Pillows are an interesting concept. I slept without one for quite some time, and then years later I can’t tell you how I did that. My neck must have just disappeared? I honestly have no idea. You can go to Target and find cheap pillows and then go to Bed Bath and Beyond and see something that has gel in it which costs four times as much. Pillows should be replaced about every six months or so, which I’m guessing very few people do no matter what they tell you. Of course, that may just be the recommendation of the National Assn to Sell More Pillows, I have no idea, I didn’t do the research.

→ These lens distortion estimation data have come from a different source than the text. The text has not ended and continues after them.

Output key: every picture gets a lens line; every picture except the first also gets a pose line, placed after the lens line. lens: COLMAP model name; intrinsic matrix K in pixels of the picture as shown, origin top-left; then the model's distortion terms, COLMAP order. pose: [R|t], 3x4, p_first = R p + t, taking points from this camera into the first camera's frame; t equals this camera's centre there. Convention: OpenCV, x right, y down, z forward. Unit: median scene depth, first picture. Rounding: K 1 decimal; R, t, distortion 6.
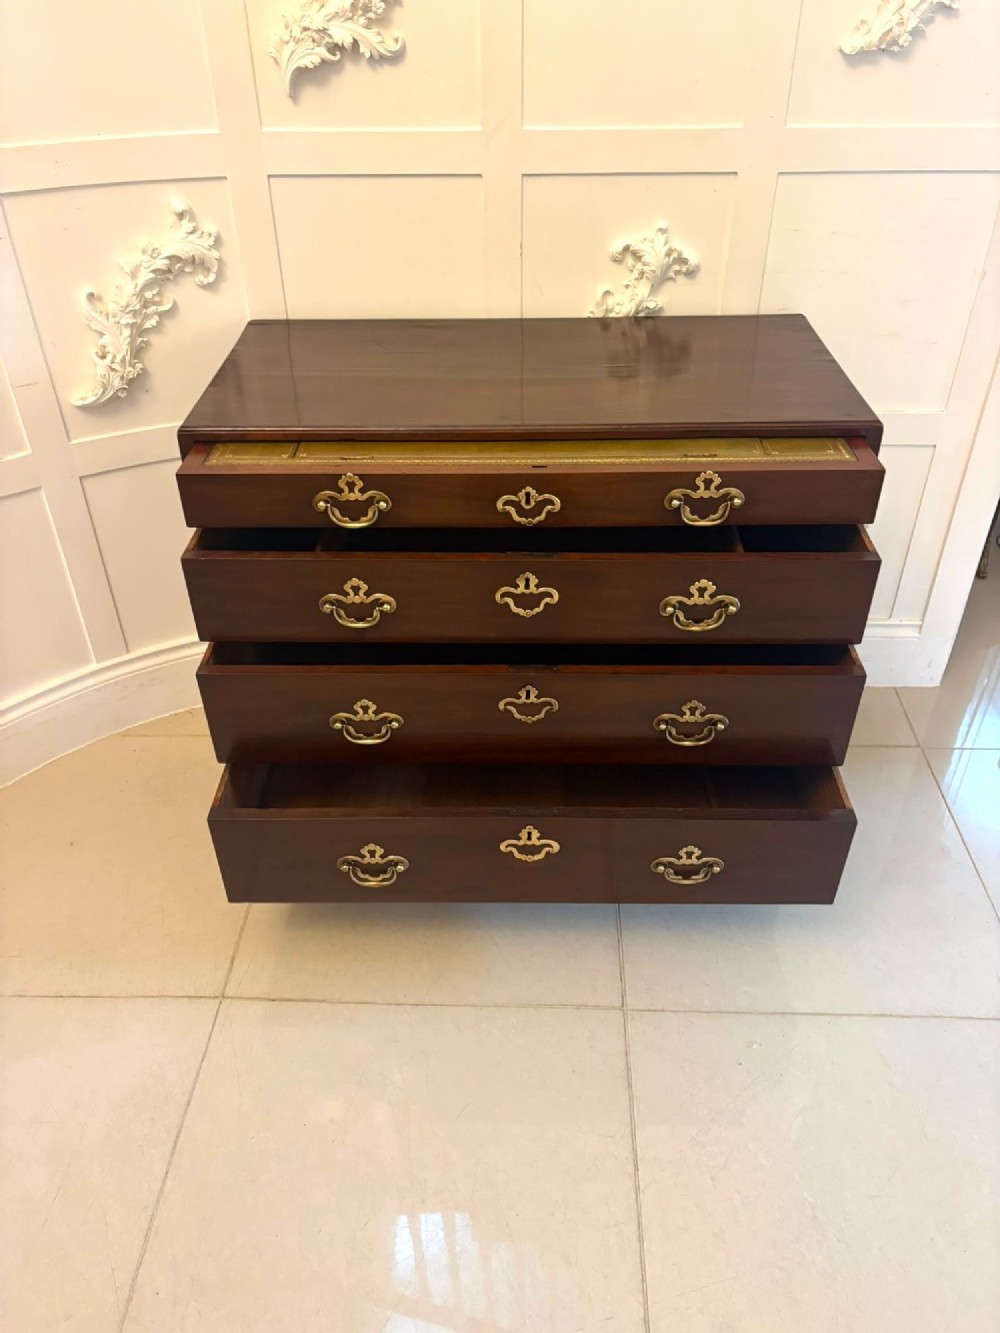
lens RADIAL K [[1010.2, 0, 487.3], [0, 1010.2, 677.6], [0, 0, 1]] dist [0.030234, -0.036855]
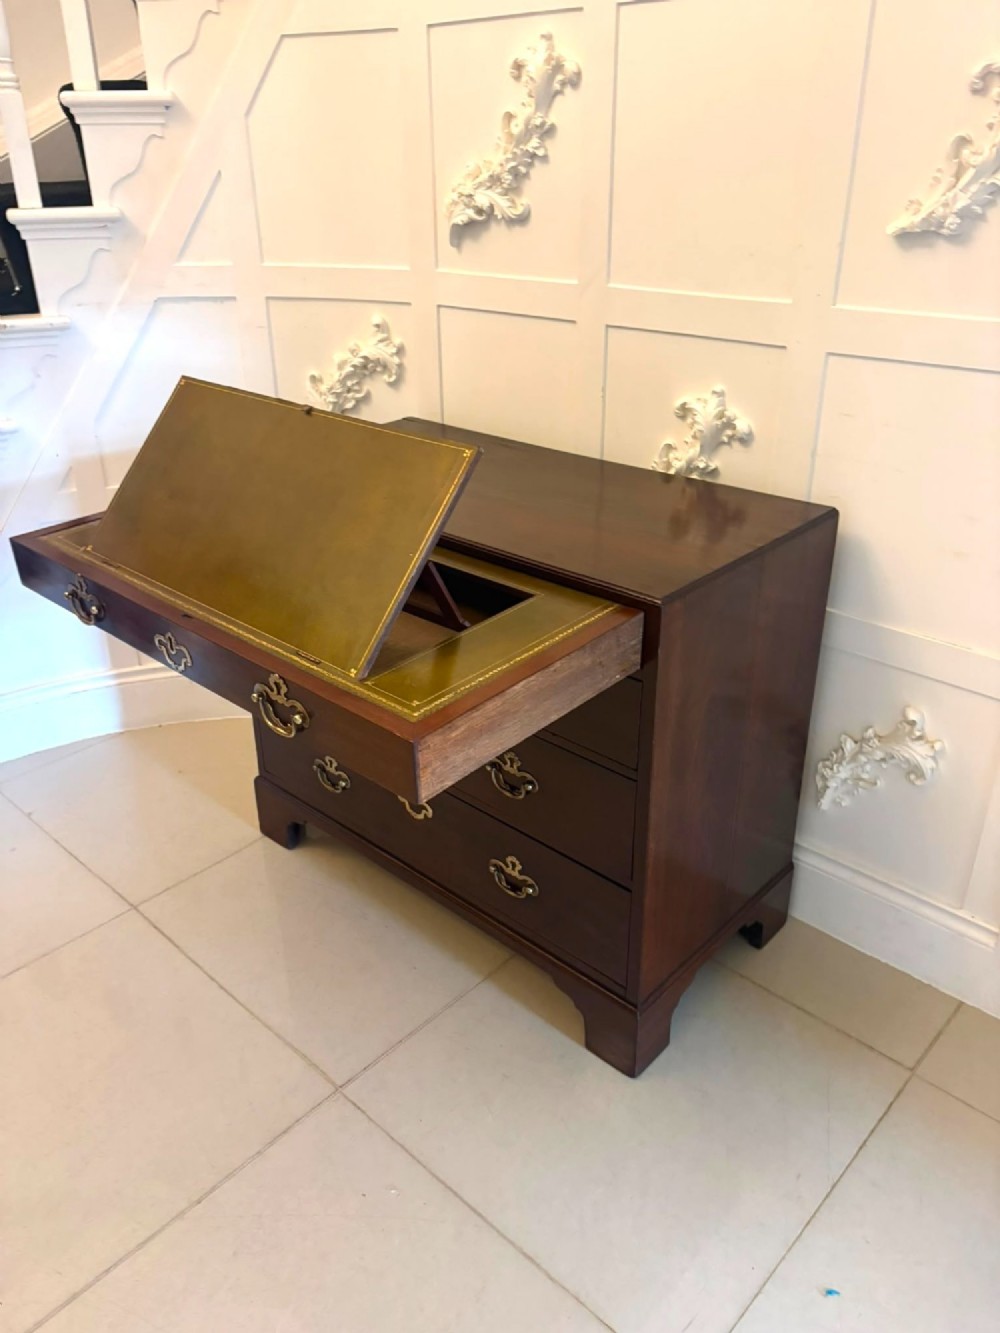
lens RADIAL K [[1010.2, 0, 488.2], [0, 1010.2, 667.6], [0, 0, 1]] dist [0.030234, -0.036855]
pose [[0.753969, 0.301613, -0.583575, 0.666864], [-0.390469, 0.920162, -0.028905, -0.081083], [0.528265, 0.249662, 0.811545, 0.150817]]
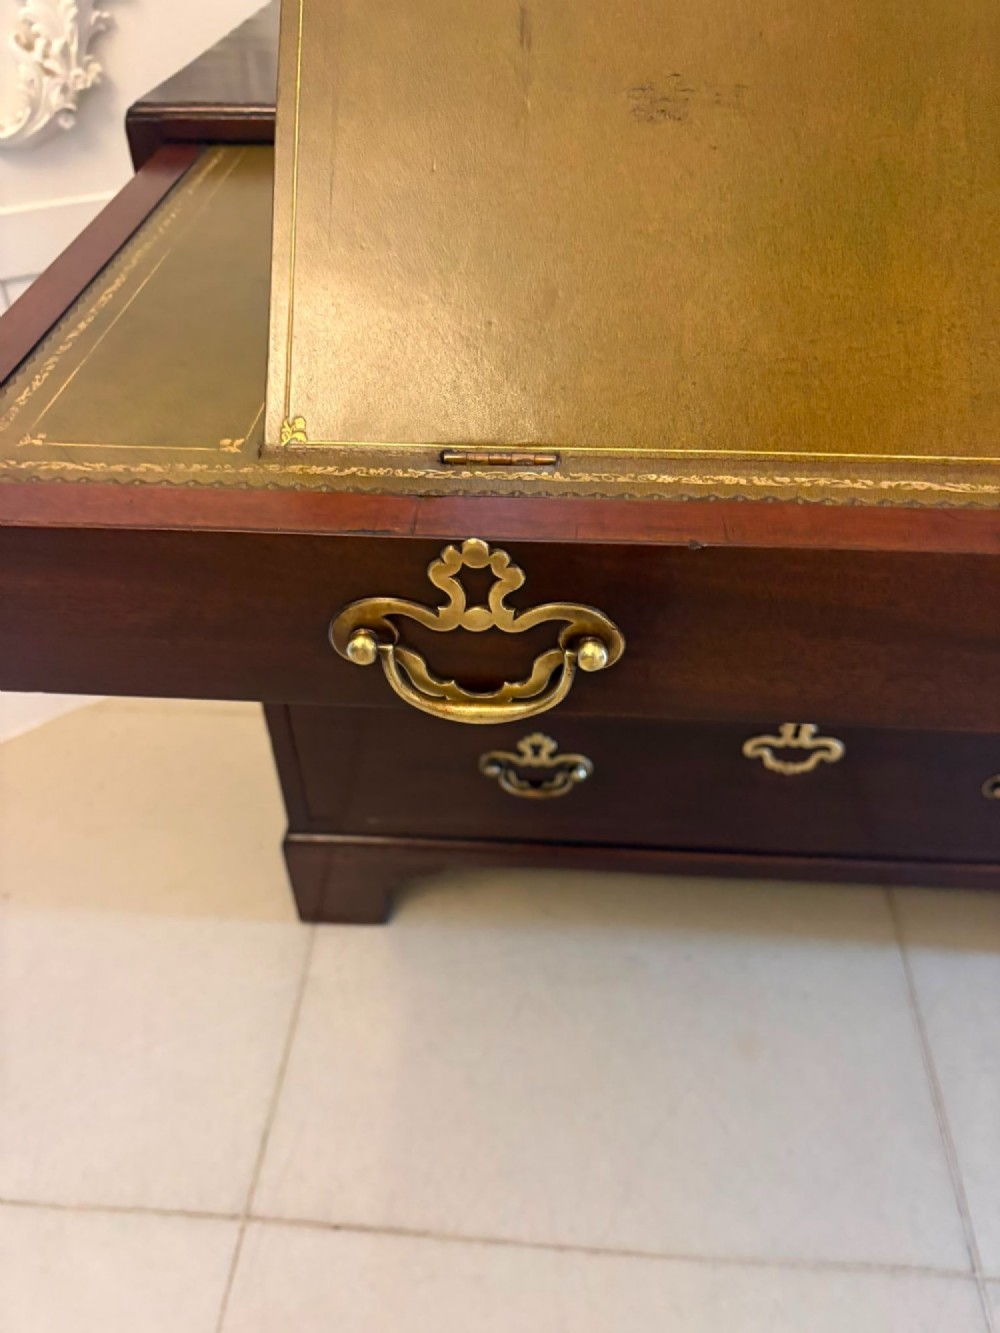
lens RADIAL K [[1010.2, 0, 506.3], [0, 1010.2, 680.8], [0, 0, 1]] dist [0.030234, -0.036855]
pose [[0.999314, 0.024032, -0.028192, -0.104025], [-0.021272, 0.995304, 0.094428, -0.036020], [0.030329, -0.093764, 0.995132, 0.454425]]
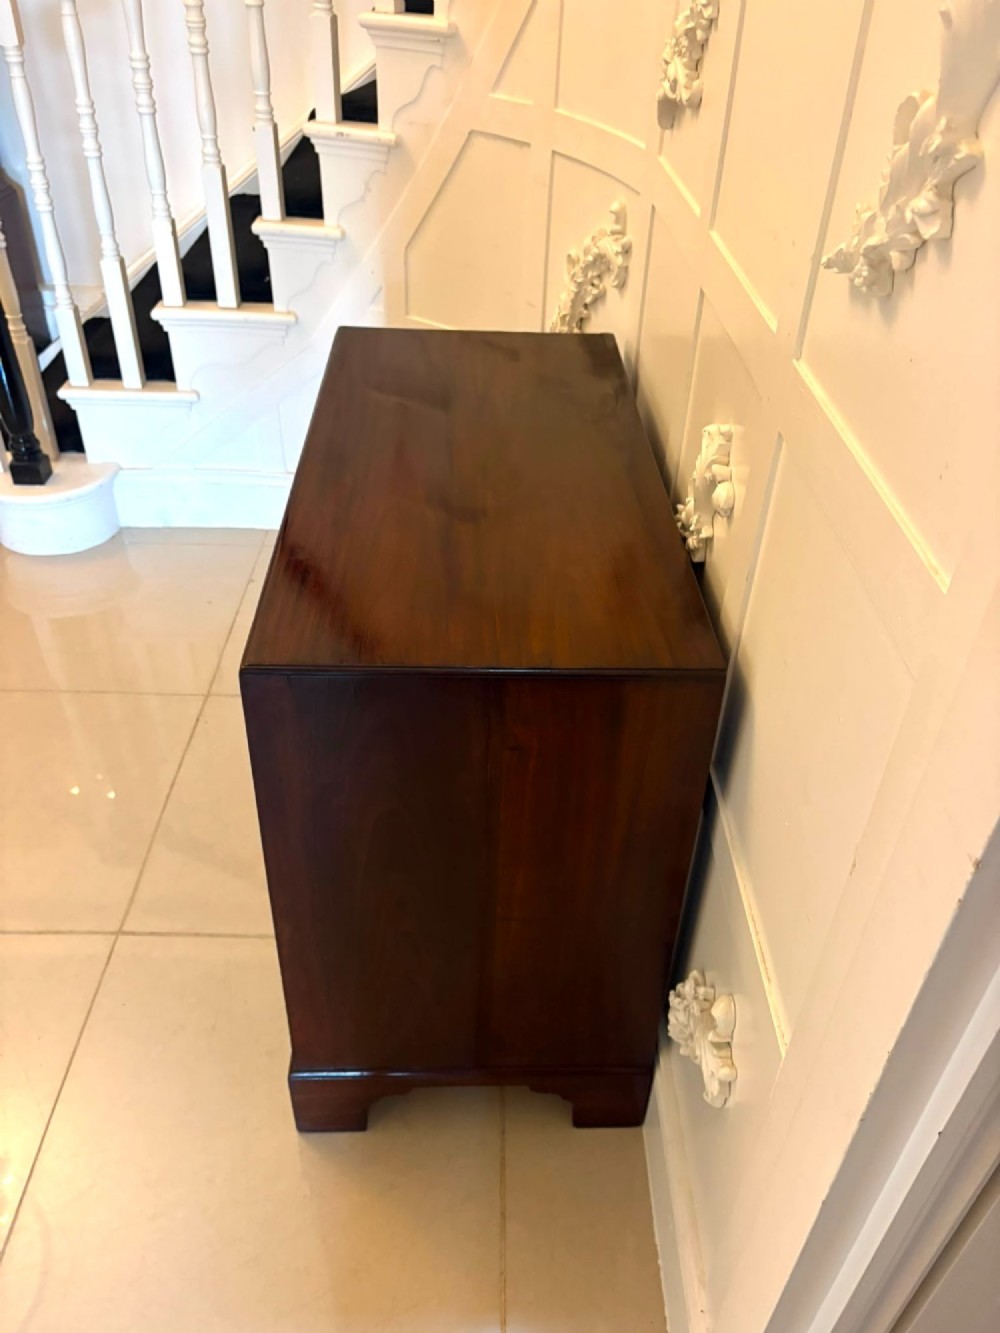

Just like any consumer purchase, it can be hard to determine what someone may need. Down, foam, synthetic, cotton: most people face way too many choices a day to begin to sort out what is best for their head and neck. They could ball up a sweatshirt and use that just as easily and save themselves from the internal torment of trying to decide between the $20 and the $30 pillow. Making it easy for people to decide on something would be ideal. Especially figuring out how to encourage them to change their pillow out more often. Showing them how they become infested with dust and how they lose their form quickly could be a good way to go.
Eddie Bauer, Garnet Hill, and Sleep Number typically show up for the best pillows for your neck and shoulders, but at prices showing up routinely at around $100, it’s just unreasonable to expect the average person to spend that much every six months for every pillow they own in their home. Our featured mattress brands tend to have some high-ratings themselves too. You can see why this would be a profitable market for the right person.